The Washington Post: ACLU: U.S. has taken nearly 1,000 child migrants from their parents since judge ordered stop to border separations

The always hotly anticipated annual hospital rankings from U.S. News & World Report dropped this week. The Mayo Clinic in Rochester, Minn., nabbed the top spot on the adult honor roll, while Boston Children’s Hospital ranked first on the children’s list.

U.S. News & World Report: Hospital Rankings And Ratings

In the miscellaneous file for the week:

• In the months since the Paradise fire, I’ve read some great play-by-plays, but this one is particularly enthralling. This particular tidbit grabbed me: When talking about giving fire safety tutorials to kids, Paradise emergency operations coordinator Jim Broshears said you’ll always get a student who keeps asking about more and more complicated scenarios.

“At some point, they’ve painted you into a corner and, well, do I tell an 8-year-old kid, ‘In that case, you’re going to die?’ Do you tell a community, ‘If this particular scenario hits, a bunch of you are going to die?’ Is that appropriate? I don’t know the answer.” He added, “I think that people are going to conclude that now.”

The New York Times Magazine: ‘We Have Fire Everywhere’: Escaping California’s Deadliest Blaze

• It’s a common enough image to call up: a boot camp drill sergeant yelling at a soldier, loaded to the gills with gear, to push through the heat. But what happens when that scenario turns fatal?
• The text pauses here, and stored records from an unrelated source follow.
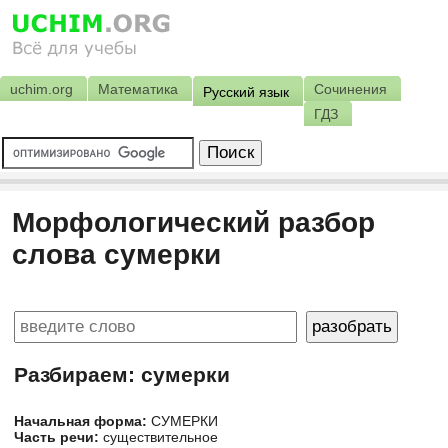
uchim.org
Математика
Сочинения
Русский язык
ГДЗ
Морфологический разбор
слова сумерки
Разбираем: сумерки
Начальная форма:
СУМЕРКИ
Часть речи:
существительное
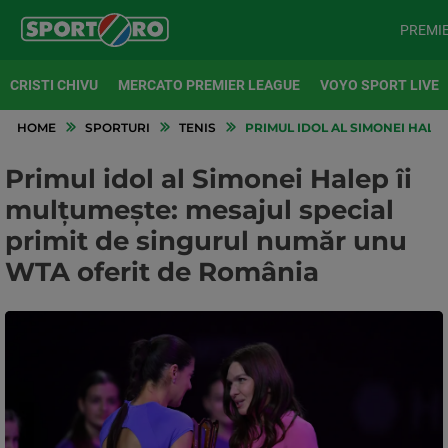
PREMI
CRISTI CHIVU
MERCATO PREMIER LEAGUE
VOYO SPORT LIVE
HOME
SPORTURI
TENIS
PRIMUL IDOL AL SIMONEI HALE
Primul idol al Simonei Halep îi
mulțumește: mesajul special
primit de singurul număr unu
WTA oferit de România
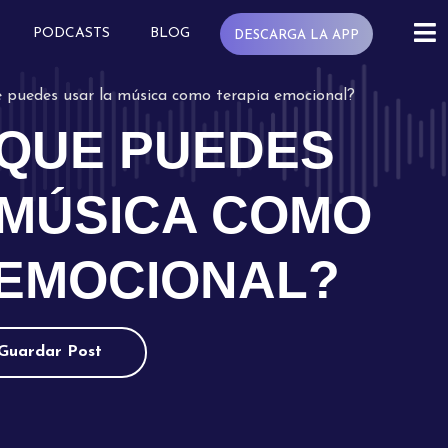
PODCASTS
BLOG
DESCARGA LA APP
e puedes usar la música como terapia emocional?
 QUE PUEDES
 MÚSICA COMO
 EMOCIONAL?
Guardar Post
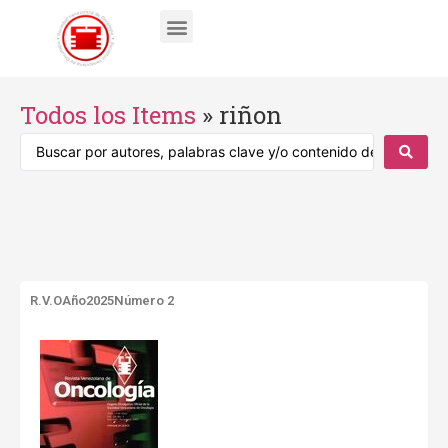
Todos los Items
»
riñon
R.V.O
Año2025
Número 2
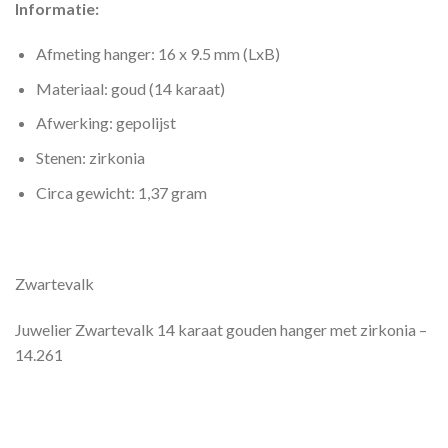
Informatie:
Afmeting hanger: 16 x 9.5 mm (LxB)
Materiaal: goud (14 karaat)
Afwerking: gepolijst
Stenen: zirkonia
Circa gewicht: 1,37 gram
Zwartevalk
Juwelier Zwartevalk 14 karaat gouden hanger met zirkonia –
14.261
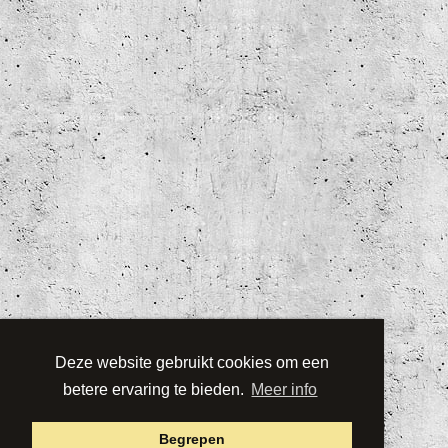
Deze website gebruikt cookies om een
betere ervaring te bieden.
Meer info
Begrepen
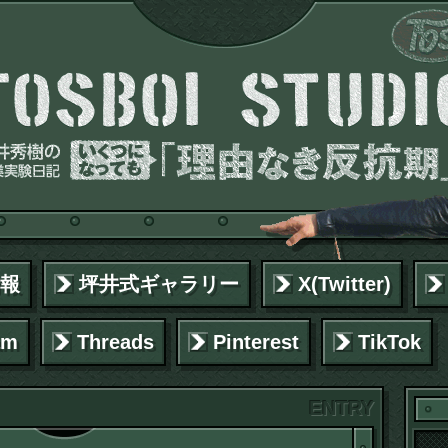
報
坪井式ギャラリー
X(Twitter)
am
Threads
Pinterest
TikTok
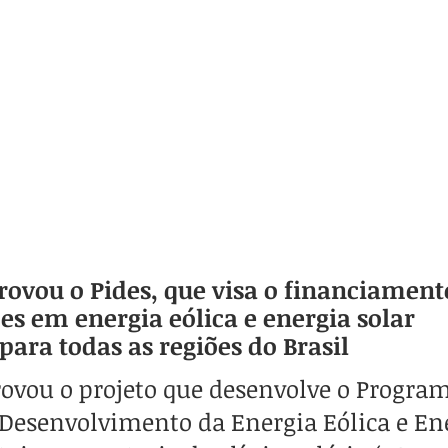
ovou o Pides, que visa o financiamento
s em energia eólica e energia solar 
 para todas as regiões do Brasil
ovou o projeto que desenvolve o Program
 Desenvolvimento da Energia Eólica e En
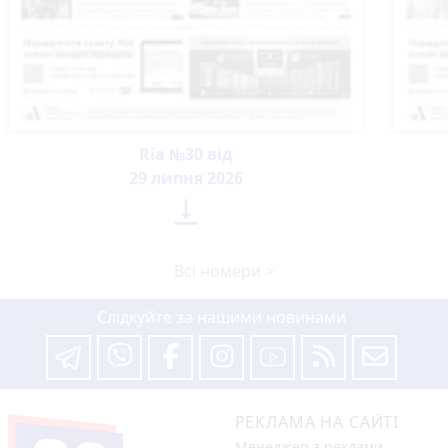
Ria №30 від
29 липня 2026

Всі номери >
Слідкуйте за нашими новинами
РЕКЛАМА НА САЙТІ
Менеджер з реклами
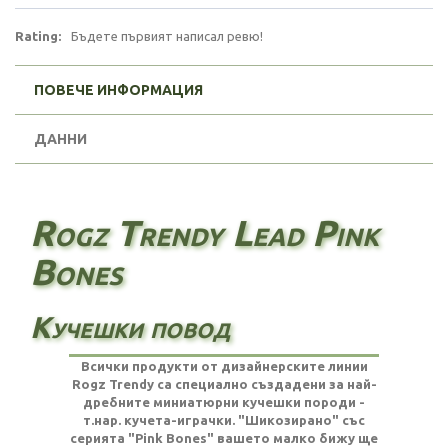
Rating:
Бъдете първият написал ревю!
ПОВЕЧЕ ИНФОРМАЦИЯ
ДАННИ
Rogz Trendy Lead Pink
Bones
Кучешки повод
Всички продукти от дизайнерските линии
Rogz Trendy са специално създадени за най-
дребните миниатюрни кучешки породи -
т.нар. кучета-играчки. "Шикозирано" със
серията "Pink Bones" вашето малко бижу ще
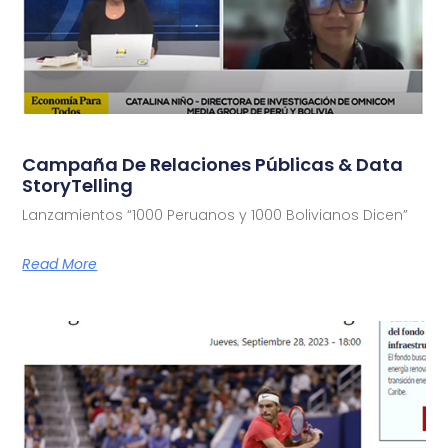
Campaña De Relaciones Públicas & Data
StoryTelling
Lanzamientos “1000 Peruanos y 1000 Bolivianos Dicen”
Read More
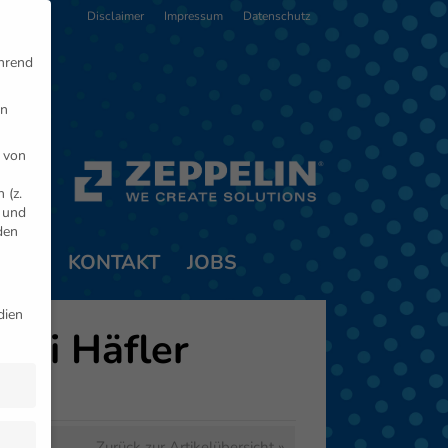
Disclaimer
Impressum
Datenschutz
ährend
en
 von
 (z.
- und
den
TNER
KONTAKT
JOBS
dien
bei Häfler
Zurück zur Artikelübersicht »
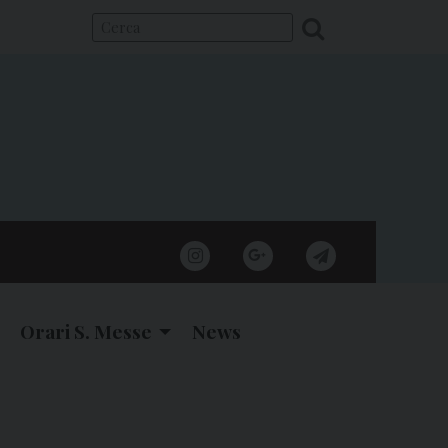
instagram
google
telegram
Orari S. Messe
News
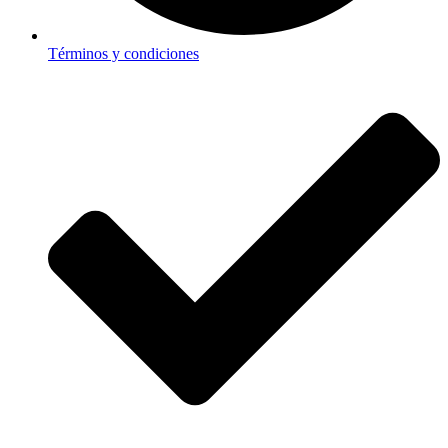
Términos y condiciones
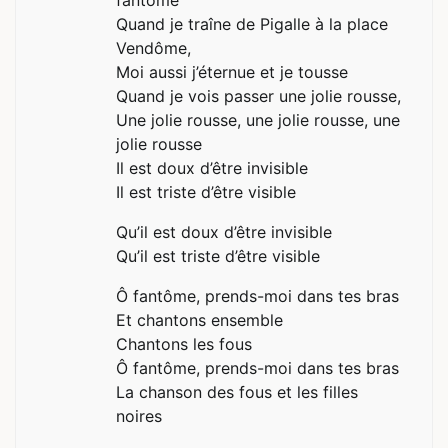
fantôme
Quand je traîne de Pigalle à la place
Vendôme,
Moi aussi j’éternue et je tousse
Quand je vois passer une jolie rousse,
Une jolie rousse, une jolie rousse, une
jolie rousse
Il est doux d’être invisible
Il est triste d’être visible
Qu’il est doux d’être invisible
Qu’il est triste d’être visible
Ô fantôme, prends-moi dans tes bras
Et chantons ensemble
Chantons les fous
Ô fantôme, prends-moi dans tes bras
La chanson des fous et les filles
noires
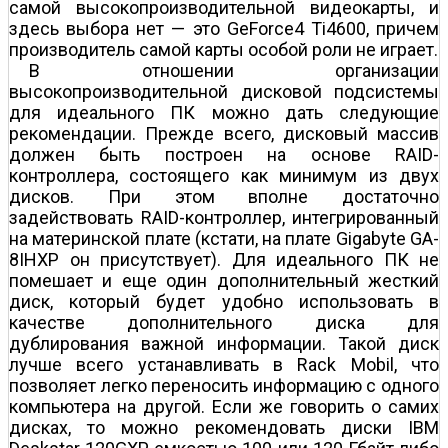
самой высокопроизводительной видеокарты, и
здесь выбора нет — это GeForce4 Ti4600, причем
производитель самой карты особой роли не играет.
В отношении организации
высокопроизводительной дисковой подсистемы
для идеального ПК можно дать следующие
рекомендации. Прежде всего, дисковый массив
должен быть построен на основе RAID-
контроллера, состоящего как минимум из двух
дисков. При этом вполне достаточно
задействовать RAID-контроллер, интегрированный
на материнской плате (кстати, на плате Gigabyte GA-
8IHXP он присутствует). Для идеального ПК не
помешает и еще один дополнительный жесткий
диск, который будет удобно использовать в
качестве дополнительного диска для
дублирования важной информации. Такой диск
лучше всего устанавливать в Rack Mobil, что
позволяет легко переносить информацию с одного
компьютера на другой. Если же говорить о самих
дисках, то можно рекомендовать диски IBM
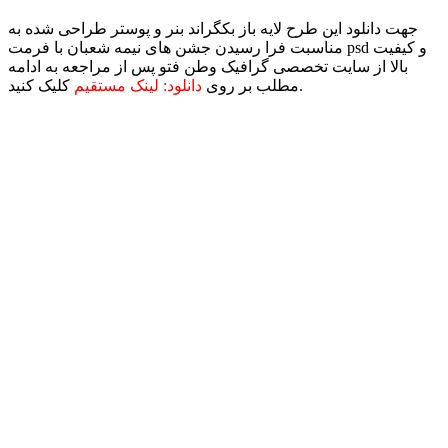
جهت دانلود این طرح لایه باز بکگراند بنر و پوستر طراحی شده به
مناسبت فرا رسیدن جشن های نیمه شعبان با فرمت psd و کیفیت
بالا از سایت تخصصی گرافیک وطن فتو پس از مراجعه به ادامه
کلیک کنید.
مطلب بر روی
دانلود: لینک مستقیم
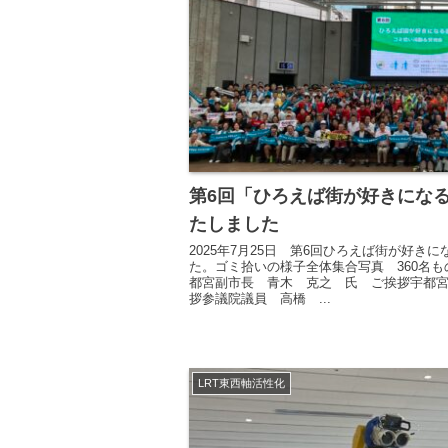
第6回「ひろえば街が好きにな
たしました
2025年7月25日 第6回ひろえば街が好き
た。ゴミ拾いの様子全体集合写真 360名
都宮副市長 青木 克之 氏 ご挨拶宇都
拶参議院議員 高橋 ...
LRT東西軸活性化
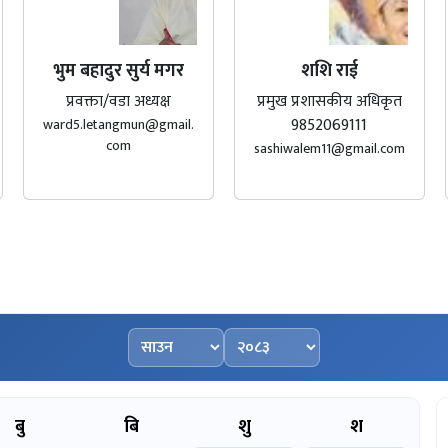
भुम बहादुर सुर्य मगर
शशि राई
प्रवक्ता/वडा अध्यक्ष
प्रमुख प्रशासकीय अधिकृत
9852069111
ward5.letangmun@gmail.
com
sashiwalem11@gmail.com
महिना चयन गर्नुहोस्
वर्ष चयन गर्नुहोस्
बु
बि
शु
श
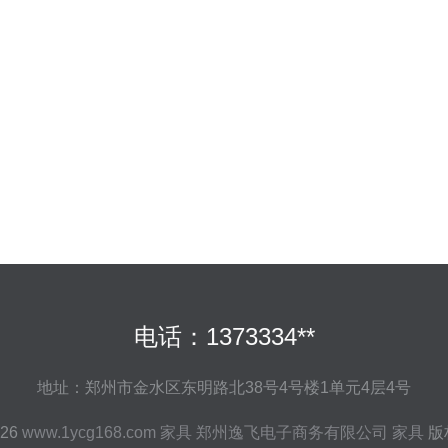
电话：1373334**
地址：郑州市金水区东明路北38号4号楼1单元4层4号
026
www.1ycg168.com
家具
郑州逸飞电子商务有限公司
家具
版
It’s an issue that’s becoming more urgent as temperatures continue to rise, yet an investigation shows that efforts to prevent deaths have been uneven at best.

NBC News: As The World Grows Hotter, The Military Grapples With A Deadly Enemy It Can’t Kill

• What happens to patients when the price of a month’s supply of a crucial psychiatric drug jumps from $16 to $348? “We were seriously looking at dog clomipramine for a patient of mine with OCD,” one psychiatrist said in response to the price hikes on the 55-year-old drug. The example highlights the human toll of what investigators have called one of the most “egregious and damaging price-fixing conspiracies” in U.S. history.

Bloomberg: Drugmakers’ Alleged Price-Fixing Pushed A Needed Pill Out Of Reach

• Another NYPD police officer committed suicide, bringing the total since June up to five. The commissioner had already declared a mental health crisis before this last death and urged officers to reach out and seek help.

The New York Times: Fifth N.Y.P.D. Officer Since June Dies by Suicide, Police Say

That’s it from me! Have a good weekend, and beginning of August!